- Omali Location within Greece
- Coordinates: 40°15.433′N 21°15.908′E﻿ / ﻿40.257217°N 21.265133°E
- Country: Greece
- Administrative region: Western Macedonia
- Regional unit: Kozani
- Municipality: Voio
- Municipal unit: Tsotyli
- Elevation: 787 m (2,582 ft)

Population (2021)
- • Community: 60
- Time zone: UTC+2 (EET)
- • Summer (DST): UTC+3 (EEST)
- Postal code: 500 02
- Area code: +30-2468
- Vehicle registration: ΚΖ

= Omali, Kozani =

Omali (Ομαλή, before 1927: Πλάζουμη – Plazoumi), is a village and a community of the Voio municipality. Before the 2011 local government reform it was part of the municipality of Tsotyli, of which it was a municipal district. The 2021 census recorded 60 inhabitants in the community. The settlement of Glykokerasia, with a population of 21 people in 2021, is part of the Omali community.

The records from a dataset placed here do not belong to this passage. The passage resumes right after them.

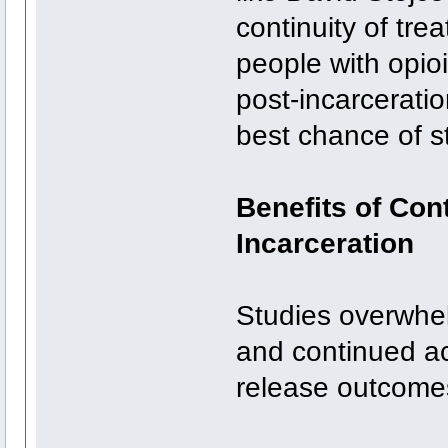
continuity of tr
people with opioi
post-incarcerati
best chance of st
Benefits of Con
Incarceration
Studies overwhel
and continued ac
release outcome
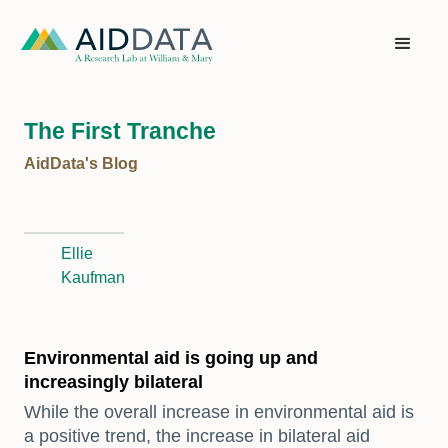
The First Tranche
AidData's Blog
Ellie
Kaufman
Environmental aid is going up and
increasingly bilateral
While the overall increase in environmental aid is
a positive trend, the increase in bilateral aid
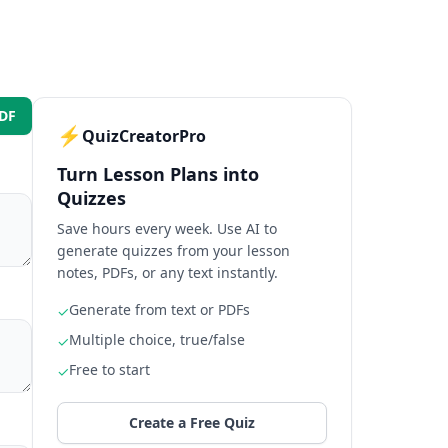
️
PDF
⚡
QuizCreatorPro
Turn Lesson Plans into
Text Upload
Quizzes
Fs or text files
Save hours every week. Use AI to
generate quizzes from your lesson
rs
notes, PDFs, or any text instantly.
Generate from text or PDFs
y Now
🚀
✓
Multiple choice, true/false
✓
ment · No subscription
Free to start
✓
Create a Free Quiz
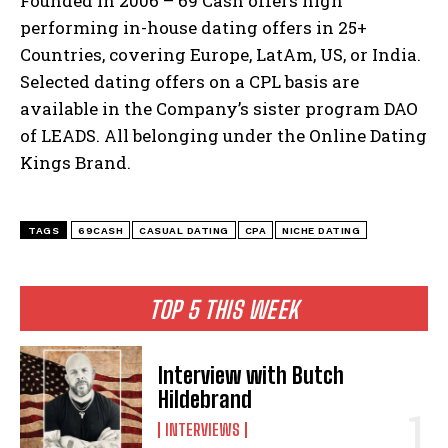
Founded in 2006 – 69 Cash offers high
performing in-house dating offers in 25+
Countries, covering Europe, LatAm, US, or India.
Selected dating offers on a CPL basis are
available in the Company’s sister program DAO
of LEADS. All belonging under the Online Dating
Kings Brand.
TAGS
69CASH
CASUAL DATING
CPA
NICHE DATING
TOP 5 THIS WEEK
Interview with Butch
Hildebrand
INTERVIEWS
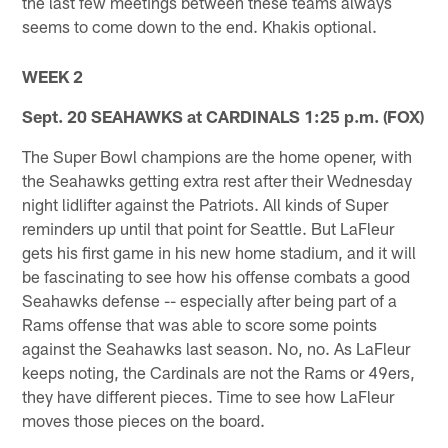
the last few meetings between these teams always
seems to come down to the end. Khakis optional.
WEEK 2
Sept. 20 SEAHAWKS at CARDINALS 1:25 p.m. (FOX)
The Super Bowl champions are the home opener, with
the Seahawks getting extra rest after their Wednesday
night lidlifter against the Patriots. All kinds of Super
reminders up until that point for Seattle. But LaFleur
gets his first game in his new home stadium, and it will
be fascinating to see how his offense combats a good
Seahawks defense -- especially after being part of a
Rams offense that was able to score some points
against the Seahawks last season. No, no. As LaFleur
keeps noting, the Cardinals are not the Rams or 49ers,
they have different pieces. Time to see how LaFleur
moves those pieces on the board.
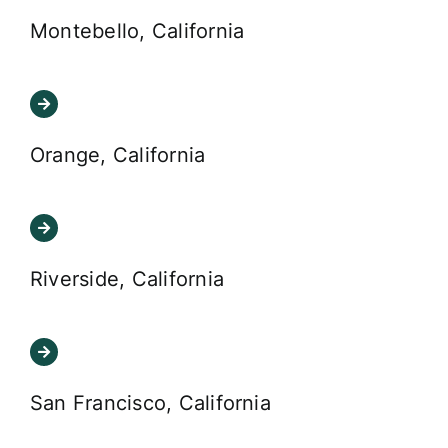
Montebello, California
Orange, California
Riverside, California
San Francisco, California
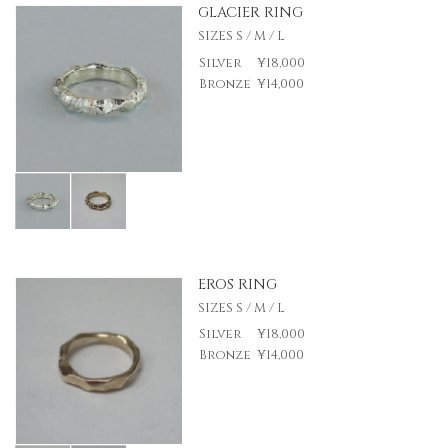
GLACIER RING
SIZES S / M / L
Silver
¥18,000
Bronze
¥14,000
EROS RING
SIZES S / M / L
Silver
¥18,000
Bronze
¥14,000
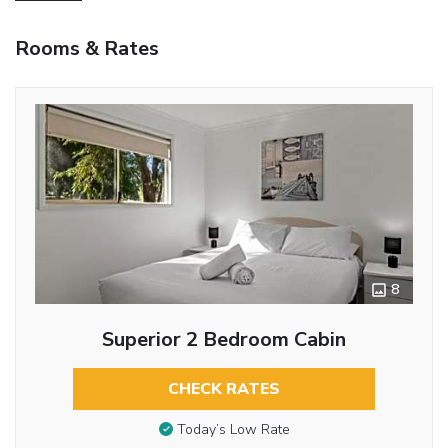
Rooms & Rates
8
Superior 2 Bedroom Cabin
CHECK RATES
Today’s Low Rate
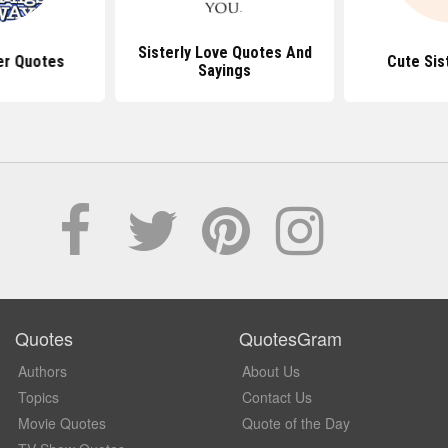
Sisterly Love Quotes And
er Quotes
Cute Sis
Sayings
Quotes
QuotesGram
Authors
About Us
Topics
Contact Us
Movie Quotes
Quote of the Day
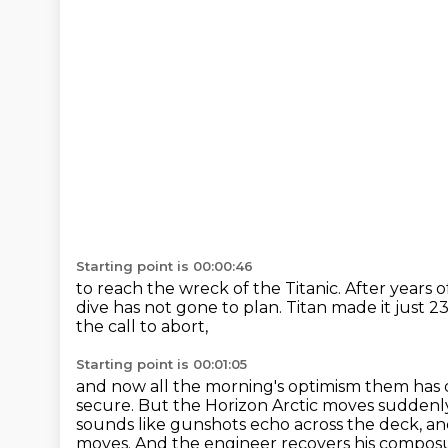
Starting point is 00:00:46
to reach the wreck of the Titanic.
After years 
dive has not gone to plan.
Titan made it just 2
the call to abort,
Starting point is 00:01:05
and now all the morning's optimism
them has d
secure. But the Horizon Arctic moves suddenly
sounds like gunshots echo across the deck,
an
moves. And the engineer recovers his composu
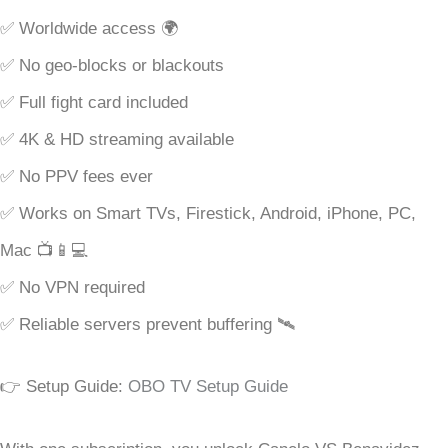
✅ Worldwide access 🌍
✅ No geo-blocks or blackouts
✅ Full fight card included
✅ 4K & HD streaming available
✅ No PPV fees ever
✅ Works on Smart TVs, Firestick, Android, iPhone, PC,
Mac 📺📱💻
✅ No VPN required
✅ Reliable servers prevent buffering 🛰
👉 Setup Guide:
OBO TV Setup Guide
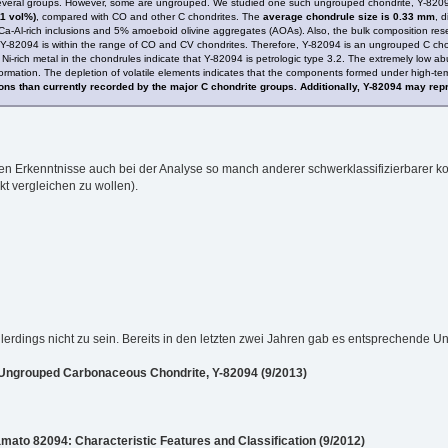
several groups. However, some are ungrouped. We studied one such ungrouped chondrite, Y-82094,
11 vol%)
, compared with CO and other C chondrites. The
average chondrule size is 0.33 mm
, d
Ca-Al-rich inclusions and 5% amoeboid olivine aggregates (AOAs). Also, the bulk composition res
Y-82094 is within the range of CO and CV chondrites. Therefore, Y-82094 is an ungrouped C chondr
Ni-rich metal in the chondrules indicate that Y-82094 is petrologic type 3.2. The extremely low 
ormation. The depletion of volatile elements indicates that the components formed under high-t
ions than currently recorded by the major C chondrite groups. Additionally, Y-82094 may re
euen Erkenntnisse auch bei der Analyse so manch anderer schwerklassifizierbarer ko
kt vergleichen zu wollen).
lerdings nicht zu sein. Bereits in den letzten zwei Jahren gab es entsprechende 
Ungrouped Carbonaceous Chondrite, Y-82094 (9/2013)
to 82094: Characteristic Features and Classification (9/2012)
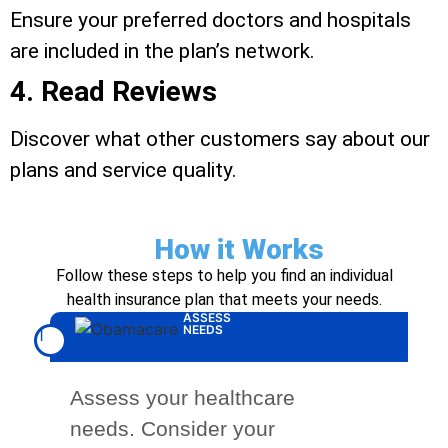
Ensure your preferred doctors and hospitals
are included in the plan’s network.
4. Read Reviews
Discover what other customers say about our
plans and service quality.
How it Works
Follow these steps to help you find an individual
health insurance plan that meets your needs.
ASSESS
NEEDS
1
Assess your healthcare
needs. Consider your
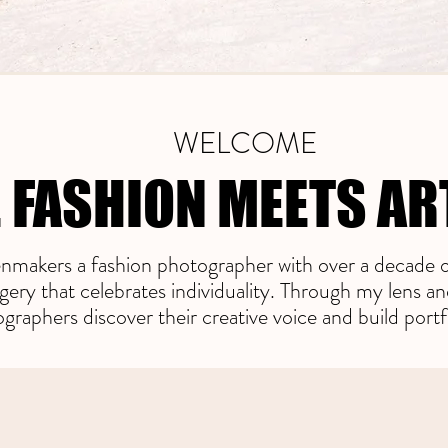
WELCOME
 FASHION MEETS AR
 FASHION MEETS AR
makers a fashion photographer with over a decade o
gery that celebrates individuality. Through my lens a
raphers discover their creative voice and build portf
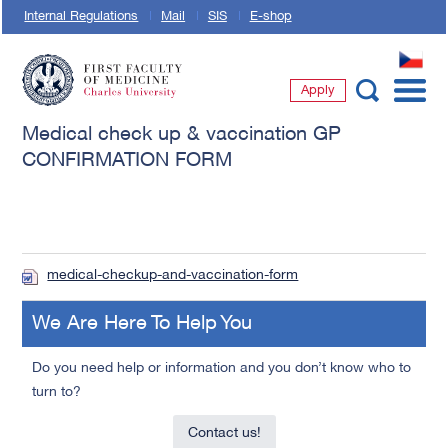
Internal Regulations
Mail
SIS
E-shop
CZ
Apply
First Faculty of Medicine, Charles University
Medical check up & vaccination GP
CONFIRMATION FORM
medical-checkup-and-vaccination-form
We Are Here To Help You
Do you need help or information and you don’t know who to
turn to?
Contact us!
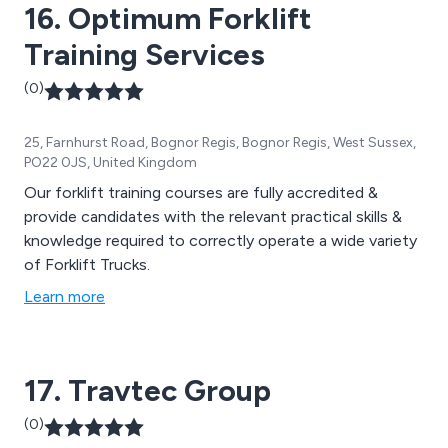
16. Optimum Forklift
Training Services
(0)
25, Farnhurst Road, Bognor Regis, Bognor Regis, West Sussex,
PO22 0JS, United Kingdom
Our forklift training courses are fully accredited &
provide candidates with the relevant practical skills &
knowledge required to correctly operate a wide variety
of Forklift Trucks.
Learn more
17. Travtec Group
(0)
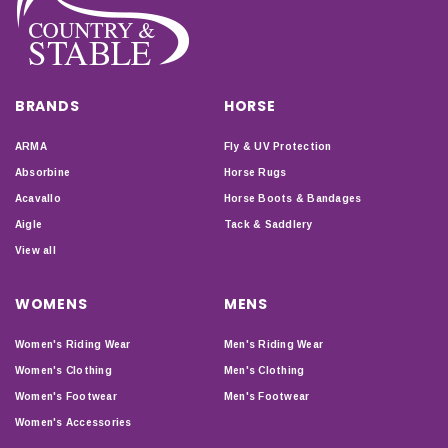
BRANDS
HORSE
ARMA
Fly & UV Protection
Absorbine
Horse Rugs
Acavallo
Horse Boots & Bandages
Aigle
Tack & Saddlery
View all
WOMENS
MENS
Women's Riding Wear
Men's Riding Wear
Women's Clothing
Men's Clothing
Women's Footwear
Men's Footwear
Women's Accessories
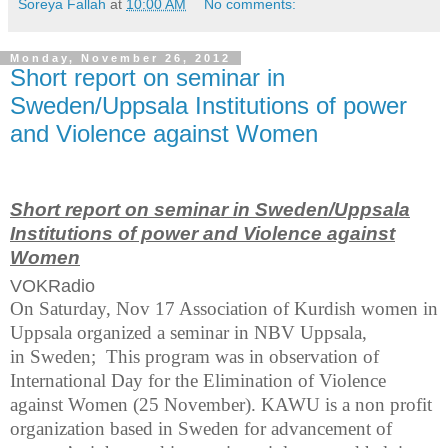
Soreya Fallah
at
10:00 AM
No comments:
Monday, November 26, 2012
Short report on seminar in
Sweden/Uppsala Institutions of power
and Violence against Women
Short report on seminar in Sweden/Uppsala
Institutions
of power and Violence against
Women
VOKRadio
On Saturday, Nov 17 Association of Kurdish women in
Uppsala organized a seminar in NBV Uppsala,
in Sweden; This program was in observation of
International Day for the Elimination of Violence
against Women (25 November). KAWU is a non profit
organization based in
Sweden
for advancement of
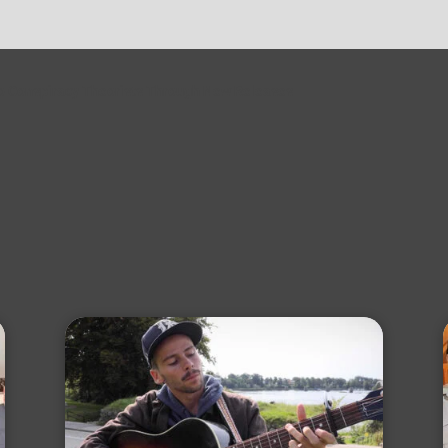
to Conspiracy Theorists Through New Releases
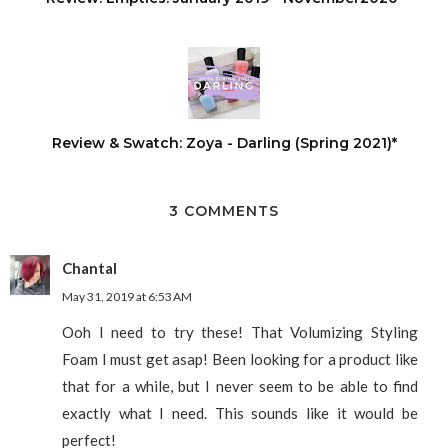
Review & Swatch: Zoya - Darling (Spring 2021)*
3 COMMENTS
Chantal
May 31, 2019 at 6:53 AM
Ooh I need to try these! That Volumizing Styling
Foam I must get asap! Been looking for a product like
that for a while, but I never seem to be able to find
exactly what I need. This sounds like it would be
perfect!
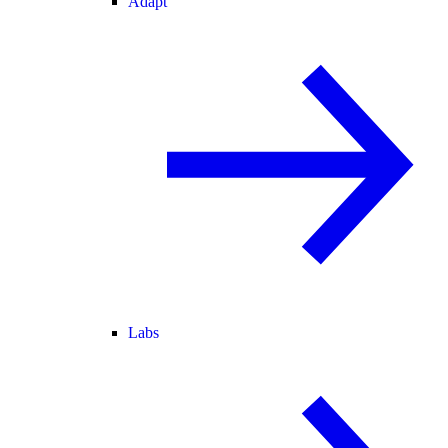
Adapt
Labs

According to the statistics of Vasil Kanchov ("Macedonia, Ethnography and Statistics"), 240 Greek Christians and 350 Greek Muslims lived in the village in 1900.

Plazoumi was a mixed village and a part of its population were Greek speaking Muslim Vallahades. The 1920 Greek census recorded 488 people in the village, and 260 inhabitants (40 families) were Muslim in 1923. Following the Greek–Turkish population exchange, Greek refugee families in Plazoumi were from East Thrace (13) and Asia Minor (36) in 1926. The 1928 Greek census recorded 315 village inhabitants. In 1928, the refugee families numbered 44 (180 people).